يا الله مرحوم قودجا ابراهيم ابن محمد روحيجون الفاتحة سنة 1271

O Lord.  Kodža Ibrahim son of Mehmed, rest his soul. Fatiha for his soul.  1271 (1854/55)

         17. Stone woman's nišan, rectangular in section.

الله .... المرحومة مقصومة بنت محمد سمرجي روحيجون الفاتحة سنة 1179

Allah . . . Maksuda daughter of Mehmed Samardžije, rest her soul.  Fatiha for her soul.  1179 (1765/66)

        18. Stone woman's nišan, rectangular in section pointed at the top, with tarih divided into eight small fields which is damaged and difficult to read as a result of weathering and the minute script.

        19. Stone man's nišan composed of three different nišans with epitaph on which all that is legible is:

مرحوم ابراهيم بن عثمان بك ...

Ibrahim son of Osman-beg, rest his soul

        20. Stone headstone, rectangular in section, 36 x 28 cm, height 120 cm, without epitaph, with footstone measuring 38 x 28 x 125 cm.  The grave has a stone surround.

        21. Man's stone nišan with čatal turban, square in section, 19 x 19 cm.  The nišan is composed of two different nišans.  The upper part of the nišan with turban is 65 cm high and bears part of an epitaph:

يا الله مرحوم ابراهيم ابن حسين روحيجون .....

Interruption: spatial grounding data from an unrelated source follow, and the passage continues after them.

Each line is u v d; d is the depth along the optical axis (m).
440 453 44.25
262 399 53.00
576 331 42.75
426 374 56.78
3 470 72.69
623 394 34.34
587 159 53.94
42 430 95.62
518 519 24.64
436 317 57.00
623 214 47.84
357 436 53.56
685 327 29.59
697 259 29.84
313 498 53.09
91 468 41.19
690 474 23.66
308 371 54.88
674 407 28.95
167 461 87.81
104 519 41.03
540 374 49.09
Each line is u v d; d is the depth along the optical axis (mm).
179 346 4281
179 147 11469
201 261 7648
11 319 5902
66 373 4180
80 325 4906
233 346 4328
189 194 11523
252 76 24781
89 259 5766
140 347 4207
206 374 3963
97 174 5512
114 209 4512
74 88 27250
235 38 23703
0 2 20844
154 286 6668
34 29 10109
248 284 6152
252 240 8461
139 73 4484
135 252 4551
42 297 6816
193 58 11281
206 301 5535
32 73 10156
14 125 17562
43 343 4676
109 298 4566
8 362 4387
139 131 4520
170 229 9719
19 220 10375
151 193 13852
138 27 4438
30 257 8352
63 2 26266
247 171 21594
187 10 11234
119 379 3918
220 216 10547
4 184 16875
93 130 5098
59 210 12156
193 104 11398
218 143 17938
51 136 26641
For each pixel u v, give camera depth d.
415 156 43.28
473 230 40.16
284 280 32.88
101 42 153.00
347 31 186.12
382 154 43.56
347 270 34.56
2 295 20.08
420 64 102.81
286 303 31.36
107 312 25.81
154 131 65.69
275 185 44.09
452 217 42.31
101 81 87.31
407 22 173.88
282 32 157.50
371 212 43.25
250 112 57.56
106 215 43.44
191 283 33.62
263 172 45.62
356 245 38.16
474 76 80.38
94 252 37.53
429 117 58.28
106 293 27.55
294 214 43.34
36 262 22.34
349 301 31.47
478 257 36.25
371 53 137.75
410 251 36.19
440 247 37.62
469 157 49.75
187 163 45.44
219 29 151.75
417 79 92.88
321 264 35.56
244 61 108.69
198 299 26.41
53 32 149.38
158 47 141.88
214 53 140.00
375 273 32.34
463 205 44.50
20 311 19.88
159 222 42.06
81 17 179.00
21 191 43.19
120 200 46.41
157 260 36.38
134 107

O Lord! Ibrahim son of Husejn, rest his soul.  For his soul. . .

The lower part of the nišan is 74 cm high and bears the epitaph:

......الحاج محمد اغا بن الحاج محمود اغا ادبحيك روحيجون الفاتحة ....

Hajji Muhamed-aga son of hajji Mahmed-aga Edepčić.  Fatiha for his soul. . .

The grave has a stone surround.

        22. Woman's stone nišan, rectangular in section, 10 x 20 cm, height 100 cm, with epitaph

يا الله مرحومه نفيظه قدين بنت احمد اغا ....سنة 1272

O Lord! Nefiza kaduna daughter of Ahmed-aga, rest her soul. . . Year 1272 (1855/56).  The grave has a stone surround.

        23. Man's stone nišan with someone else's turban on it, rectangular in section, 15 x 16 cm, height 125 cm, with epitaph.

سنة 1307 يا غفار الذنوب اغفر ذنوبي المرحوم محمود بك ابن محمد بك لقشه زاده طيب الله ثراهما و اجعل الجنة مثواهما روحيجون الفاتحة الكتاب

Year 1307 (1889/90).  Thou who forgivest sins, forgive me my sins.  Mahmud-beg son of Mehmed-beg Lakišić, rest his soul. May God make the earth rest lightly on them and make jannah their eternal abode.  Fatiha for their souls.

The grave has a stone surround.

        24. Woman's stone nišan with another woman's cap, rectangular in section, 17 x 14 cm, height 116 cm, with inscription in Arebica (local language in Arabic script)

...... نه ق مي دوشي راحمت بره دا فاطي ما زه نا مصطفي اغا حايدارويج

May rahmet be bestowed on my soul.  Fatima wife of Mustafa-aga Hajdarević

        25. Stone woman's nišan topped by a man's turban, dimensions 16 x 17 x 147 cm, with stone surround measuring 44 x 115 x 250 cm

سنة 1325 الا يا زائرا بقبري متفكرا بامري بالامس كنت مثلك و غدا تصير مثلي مرحومة دوديه بنت مسطفي اغا كاريموشيك روحنه الفاتحة

 (1907/08).  You who visit my grave, reflect on my condition, yesterday I was as you are, and tomorrow you will be as I am.  Dudije daughter of Mustafaj-aga Karimušić, rest her soul. Fatiha for her soul.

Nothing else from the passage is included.